Yup, it was a Western ...with vampires ....and went straight to DVD .....surprised?






In Boll's defense, I thought Bloodrayne 1 was not bad, horribly cast, but not bad. BR2 was an absolute piece of shit.


----------



## Karl Hungus (Apr 10, 2008)

ZeroSignal said:


> In fairness the vid that Hungus posted didn't look _too_ bad. Then again the finished product could be far different.



Indeed, and I'd actually say that it probably won't be great, but the trailer certainly makes me want to give the film the benifit of doubt.
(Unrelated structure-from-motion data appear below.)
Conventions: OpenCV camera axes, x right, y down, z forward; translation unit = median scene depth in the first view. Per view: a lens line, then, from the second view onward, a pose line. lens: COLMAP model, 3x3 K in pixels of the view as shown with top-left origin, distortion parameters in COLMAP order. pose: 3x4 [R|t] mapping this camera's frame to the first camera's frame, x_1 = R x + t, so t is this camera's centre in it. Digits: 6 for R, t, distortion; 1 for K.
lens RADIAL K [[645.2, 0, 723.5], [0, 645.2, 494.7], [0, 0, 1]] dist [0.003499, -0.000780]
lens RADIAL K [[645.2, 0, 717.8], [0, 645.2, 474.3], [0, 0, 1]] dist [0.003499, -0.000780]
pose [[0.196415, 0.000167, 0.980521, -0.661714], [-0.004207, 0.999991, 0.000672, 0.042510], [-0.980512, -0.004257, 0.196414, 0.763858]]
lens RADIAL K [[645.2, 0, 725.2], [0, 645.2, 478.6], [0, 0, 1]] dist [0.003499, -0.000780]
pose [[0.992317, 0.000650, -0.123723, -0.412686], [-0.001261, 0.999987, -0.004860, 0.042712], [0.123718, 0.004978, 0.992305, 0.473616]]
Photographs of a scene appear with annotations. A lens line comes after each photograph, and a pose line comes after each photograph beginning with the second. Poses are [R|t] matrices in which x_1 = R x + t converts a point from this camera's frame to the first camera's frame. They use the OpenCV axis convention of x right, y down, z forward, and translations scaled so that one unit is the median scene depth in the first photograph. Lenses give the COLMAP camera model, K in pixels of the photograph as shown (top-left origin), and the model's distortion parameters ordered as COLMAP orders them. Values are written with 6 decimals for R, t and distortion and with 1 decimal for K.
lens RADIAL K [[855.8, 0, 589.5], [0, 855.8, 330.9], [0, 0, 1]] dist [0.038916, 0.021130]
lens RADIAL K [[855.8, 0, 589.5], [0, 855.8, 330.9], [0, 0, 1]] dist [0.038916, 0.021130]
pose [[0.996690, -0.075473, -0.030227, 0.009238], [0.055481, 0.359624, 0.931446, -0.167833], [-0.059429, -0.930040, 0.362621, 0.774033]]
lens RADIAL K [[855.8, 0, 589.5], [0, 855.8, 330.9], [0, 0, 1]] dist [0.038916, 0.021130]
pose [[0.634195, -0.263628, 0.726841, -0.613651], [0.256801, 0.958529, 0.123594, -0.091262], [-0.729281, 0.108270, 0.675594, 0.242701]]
And for that matter, Postal looks like it's going to be hilariously bad.

Here's the opposing petition, which as of this moment has a whopping 9 signiatures: Stop The "Stop Dr. Uwe Boll" Petitioners Petition


----------



## Karl Hungus (Apr 10, 2008)

Oh, I have to say, Uwe Boll did lose some respect from me for bashing Eli Roth.


----------



## DelfinoPie (Apr 10, 2008)

The thing is though, there is a tax law in Germany that dictates that if you invest in a movie you basically get 50% of the investment back off the government and only have to pay tax on whatever the movie makes at the box office....so, if the movie is a horrendous flop (like Boll's are) then the invester counts the investment as a tax write-off.

He's laughing all the way to the bank. He can keep churning out all of these shitty computer game and comic book adaptations and because of this tax shelter law he can make them as piss-poor as he wants because he knows as long as he can find investors in Germany (and there will be lots of them because of the aforementioned guarantee that they'll get at least 50% of their money back) he's got nothing to worry about.

As much as I don't like his films and generally the whole idea of computer game adaptations into films (especially at such a shit level), I'm not signing the petition.

As an aspiring screenwriter/director I have a love of film so I share that interest with him. And I imagine Boll enjoys making films as much as I do and I wouldn't want to take that away from him. Even if he isn't the best at it I wouldn't want to deprive someone from expressing themselves in a way that makes them happy and entertains even a small amount of people.


----------



## Celiak (Apr 14, 2008)

He makes me laugh by constantly being an asshole putting out the shittiest movies I've ever seen. I have to say I would be a little bit sad to see him go.


----------



## Randy (Apr 16, 2008)

A follow-up about all the "Boll-Haters" out there...


----------



## Naren (Apr 16, 2008)

Randy said:


> A follow-up about all the "Boll-Haters" out there...




I do agree with what he's saying for the most part there...

but that doesn't change the fact that his movies REALLY REALLY REALLY REALLY suck.


----------



## Thomas (Apr 16, 2008)

Randy said:


> A follow-up about all the "Boll-Haters" out there...




He may be an awful director, but I do admit he is quite good at comedy.

"don't write me with some, like, bullsheet neekname out of ze internet, write me wiz your name and address so that I can track you down and rip you part, sank you"


----------



## TomAwesome (Apr 16, 2008)

So, is he trying to tell us that we think his movies are bad because we can't make movies of our own? Does this one seriously boil down to, "Jah, vell you is just jealous!!"?


----------



## JBroll (Apr 16, 2008)

Of course we're jealous, he's the only true genius in film today!

Jeff


----------



## DelfinoPie (Apr 16, 2008)

I'm jealous of his success but not his 'talent'


----------